Now, at just two years old, the genius toddler is able to identify all 50 states by shape and location on a map, knows 50 signs in sign language, can count to 100 and can identify elements on the periodic table by their symbols, according to KTTV.

But despite Kashe being on her way to learning Spanish, while also learning how to read, her mother said her daughter is still “a normal two-year-old” who has tantrums, which the family simply has to deal with differently because Kashe is “able to understand just a little more”.

“At the end of the day, she’s in that toddler stage. So she very much is still a normal two-year-old where we have negotiations, we have tantrums, we have everything and it’s different because the way we communicate with her, it has to be different because she’s able to understand just a little bit more,” Athwal said.

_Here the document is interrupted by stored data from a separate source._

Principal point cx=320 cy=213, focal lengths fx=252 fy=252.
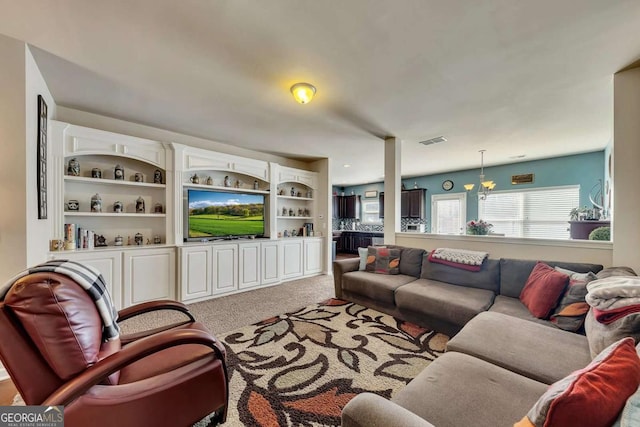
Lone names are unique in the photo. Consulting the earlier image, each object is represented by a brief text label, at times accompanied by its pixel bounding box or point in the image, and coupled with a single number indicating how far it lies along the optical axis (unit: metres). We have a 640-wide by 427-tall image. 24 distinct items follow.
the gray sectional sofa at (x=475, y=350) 1.02
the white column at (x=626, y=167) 2.21
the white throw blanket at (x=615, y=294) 1.34
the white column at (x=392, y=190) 4.16
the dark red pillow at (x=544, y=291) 2.06
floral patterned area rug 1.62
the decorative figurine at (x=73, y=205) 3.07
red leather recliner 1.01
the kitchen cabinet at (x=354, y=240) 8.67
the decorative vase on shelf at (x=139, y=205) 3.56
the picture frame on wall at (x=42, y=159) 2.26
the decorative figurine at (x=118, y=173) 3.35
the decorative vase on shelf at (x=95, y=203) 3.21
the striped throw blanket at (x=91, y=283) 1.18
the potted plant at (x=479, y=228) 3.40
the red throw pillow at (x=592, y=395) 0.69
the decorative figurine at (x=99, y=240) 3.24
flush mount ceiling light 2.43
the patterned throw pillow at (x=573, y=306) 1.86
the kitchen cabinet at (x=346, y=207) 9.38
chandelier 5.48
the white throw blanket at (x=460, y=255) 2.90
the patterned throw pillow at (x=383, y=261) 3.53
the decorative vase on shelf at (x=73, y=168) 3.06
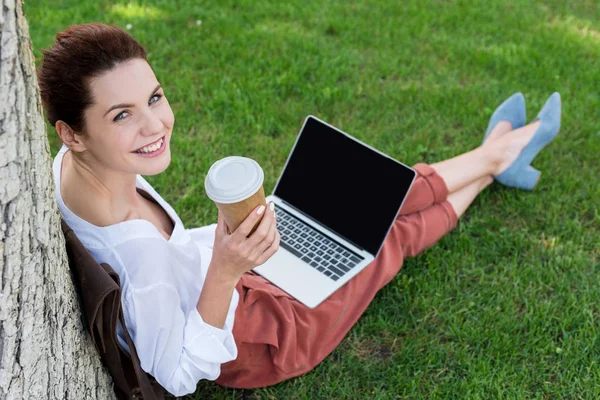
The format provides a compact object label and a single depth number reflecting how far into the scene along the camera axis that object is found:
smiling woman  2.05
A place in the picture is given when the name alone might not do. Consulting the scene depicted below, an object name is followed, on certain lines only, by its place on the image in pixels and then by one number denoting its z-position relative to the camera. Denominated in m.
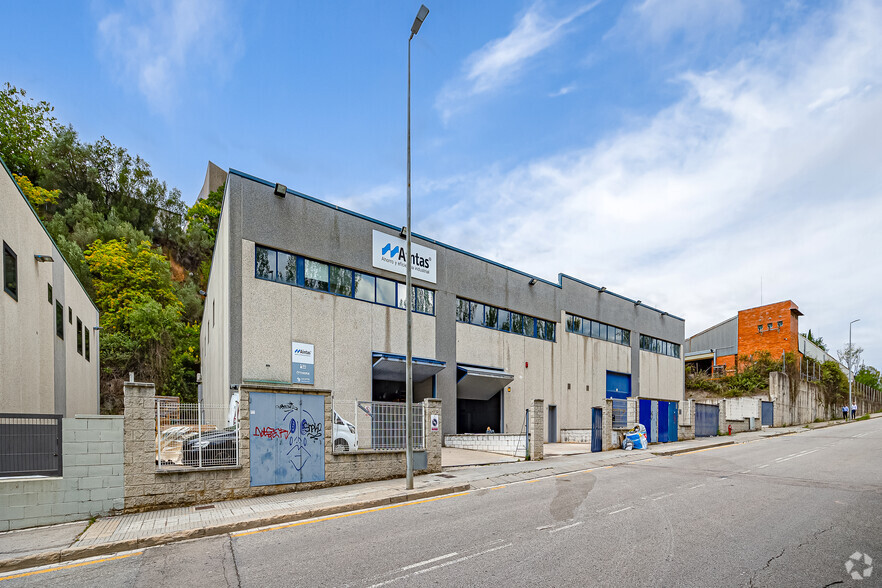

As for the toddler’s future, Athwal told the outlet that, as a parent, her biggest priority right now is making sure Kashe “has a childhood and we don’t force anything on her”.

“We’re kind of going at her pace and we want to just make sure that she is youthful for as long as she can be,” she added.

Regarding the society’s newest member, Trevor Mitchell, executive director of American Mensa, told People that Kashe is a “remarkable addition”.

“We are proud to have her and to be able to help her and her parents with the unique challenges that gifted youth encounter,” he added.

American Mensa has more than 50,000 members, with the organisation noting that an estimated 6m Americans are eligible for Mensa membership.